:: Records for this exercise
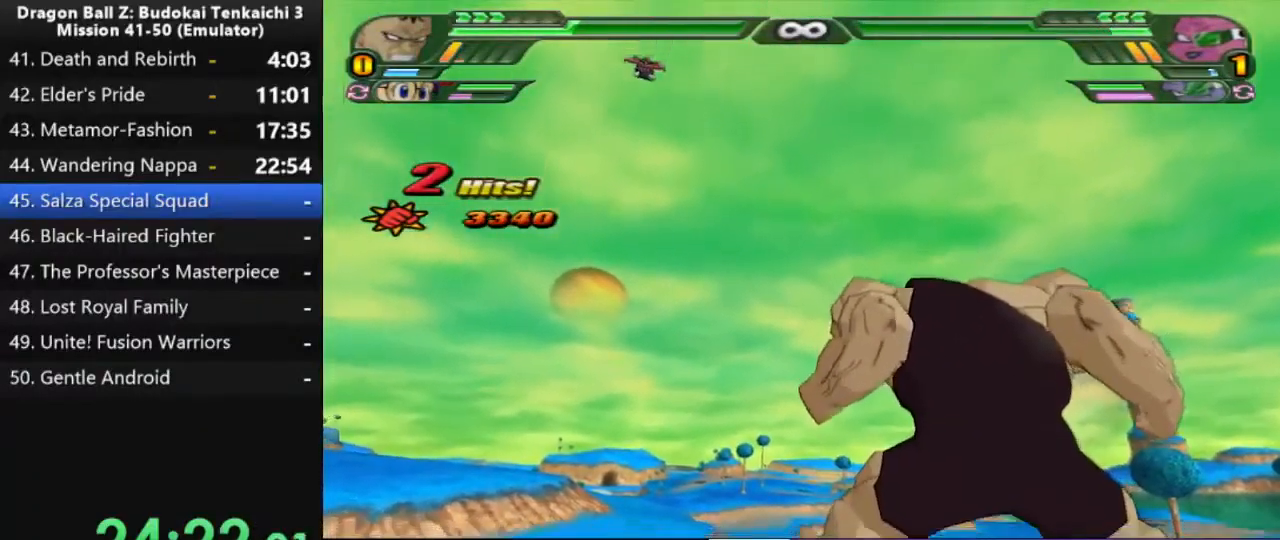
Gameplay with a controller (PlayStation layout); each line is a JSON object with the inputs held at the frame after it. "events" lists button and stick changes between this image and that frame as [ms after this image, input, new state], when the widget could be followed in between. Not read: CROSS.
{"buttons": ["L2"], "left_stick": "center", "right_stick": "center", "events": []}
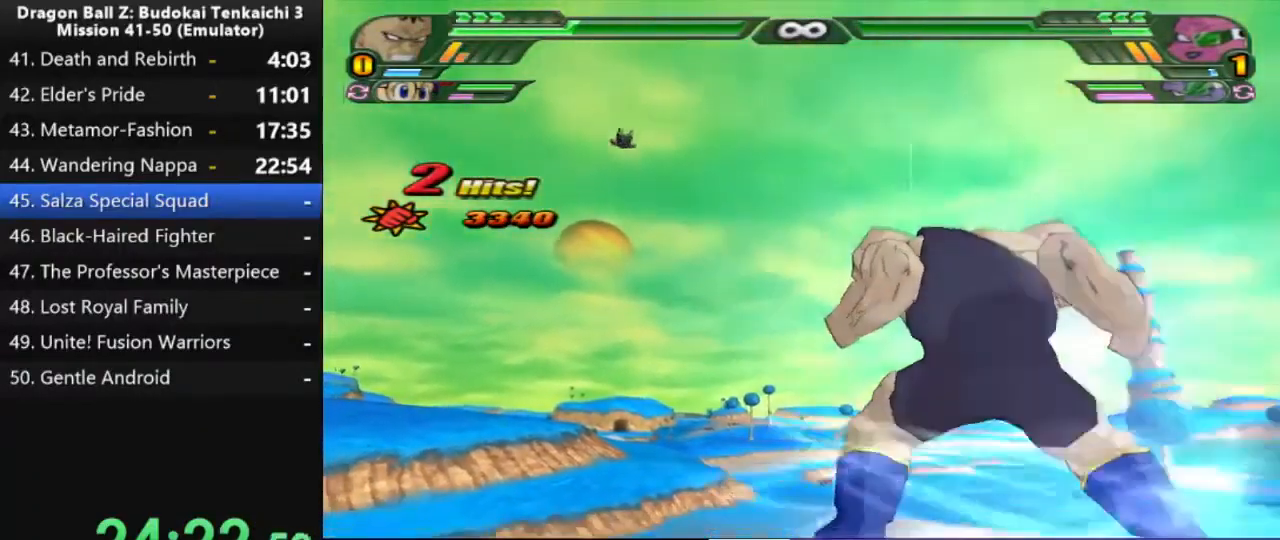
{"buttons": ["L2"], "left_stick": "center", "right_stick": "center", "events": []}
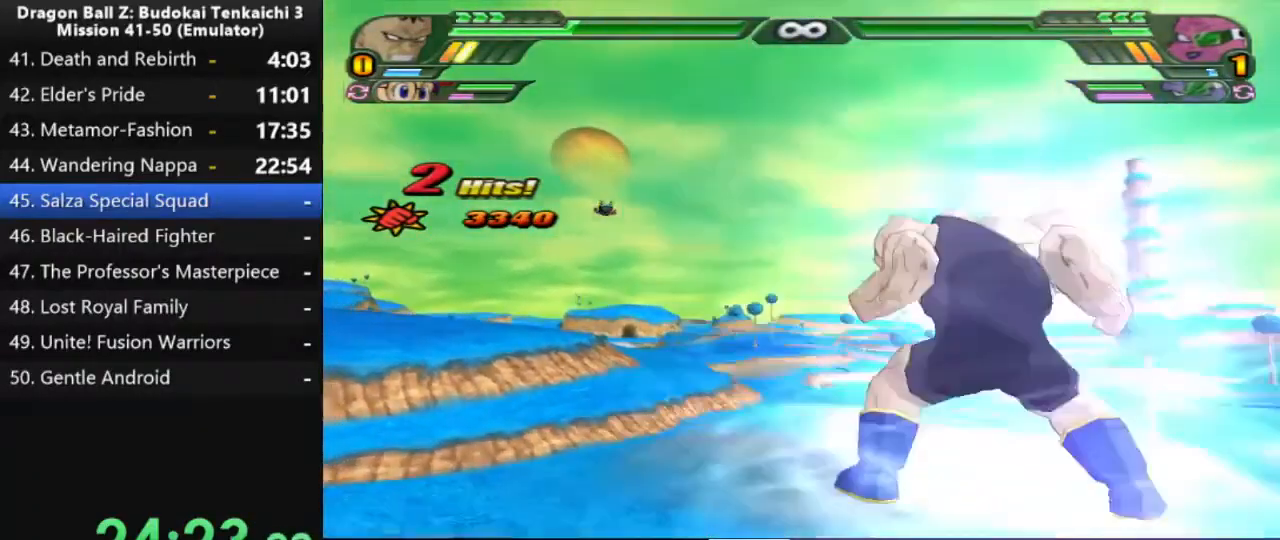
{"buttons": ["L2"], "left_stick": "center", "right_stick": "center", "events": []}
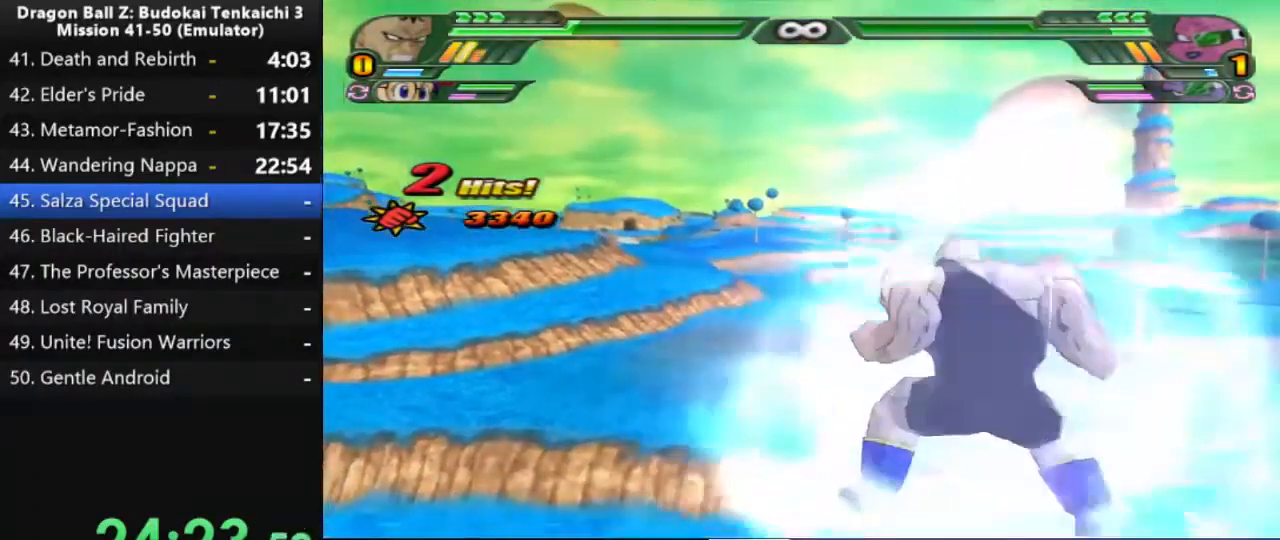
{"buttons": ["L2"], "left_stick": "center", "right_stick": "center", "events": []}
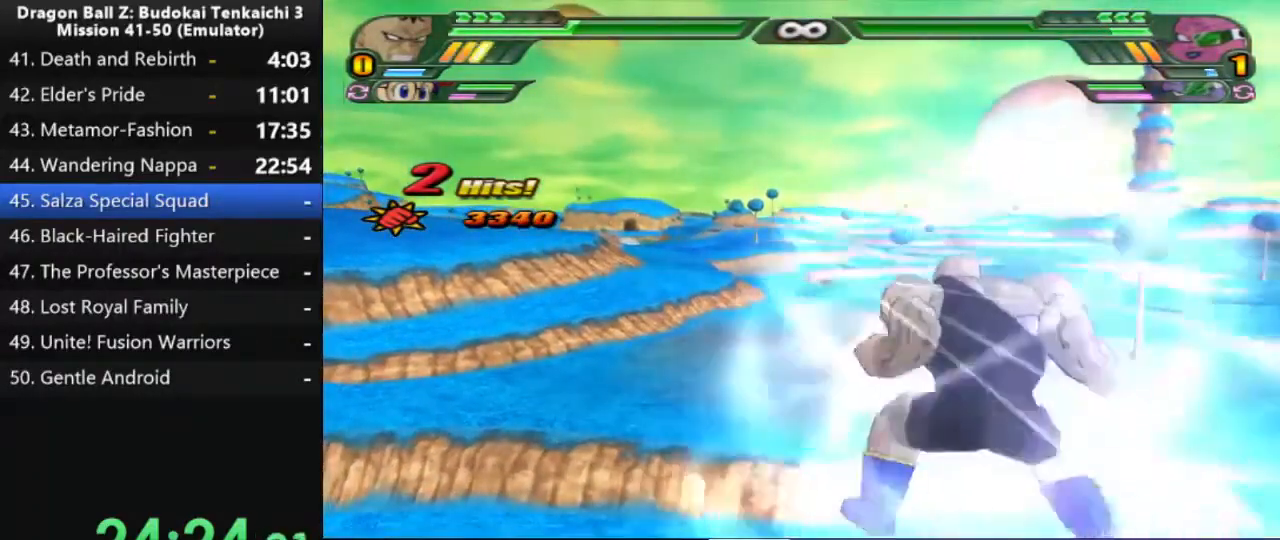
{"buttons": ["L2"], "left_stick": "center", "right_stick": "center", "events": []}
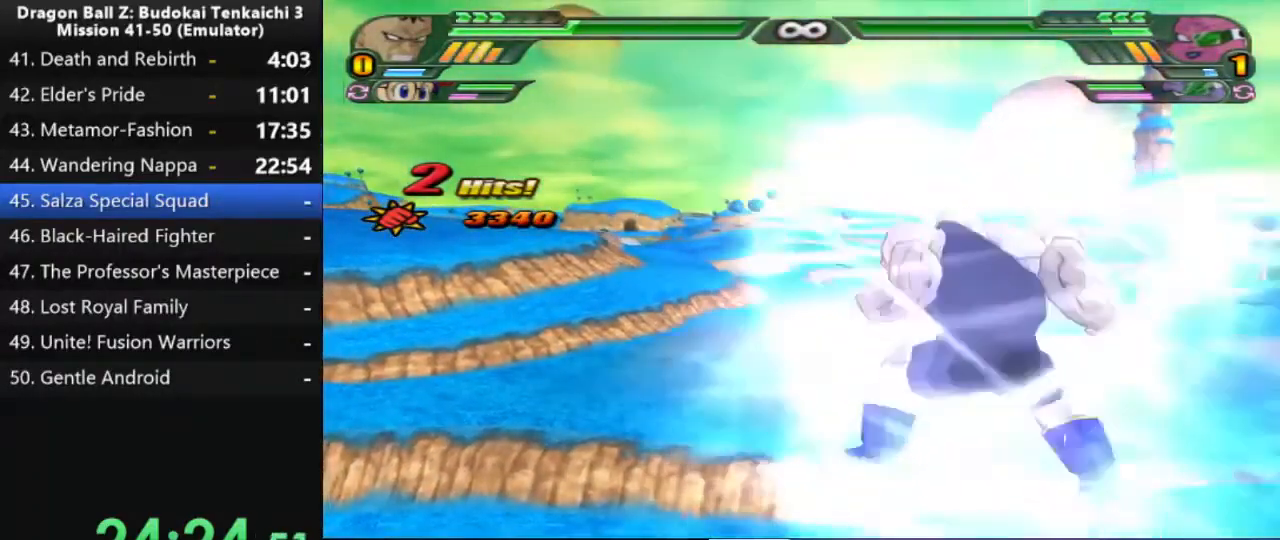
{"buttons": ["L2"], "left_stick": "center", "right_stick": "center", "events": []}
::::
(Assigned task)
Your copy of the material above should be exact and free of pictures.

(Written reply)
Gameplay with a controller (PlayStation layout); each line is a JSON object with the inputs held at the frame after it. "events" lists button and stick changes between this image and that frame as [ms after this image, input, new state], when the widget could be followed in between. Not read: CROSS.
{"buttons": ["L2"], "left_stick": "center", "right_stick": "center", "events": []}
{"buttons": ["L2"], "left_stick": "center", "right_stick": "center", "events": []}
{"buttons": ["L2"], "left_stick": "center", "right_stick": "center", "events": []}
{"buttons": ["L2"], "left_stick": "center", "right_stick": "center", "events": []}
{"buttons": ["L2"], "left_stick": "center", "right_stick": "center", "events": []}
{"buttons": ["L2"], "left_stick": "center", "right_stick": "center", "events": []}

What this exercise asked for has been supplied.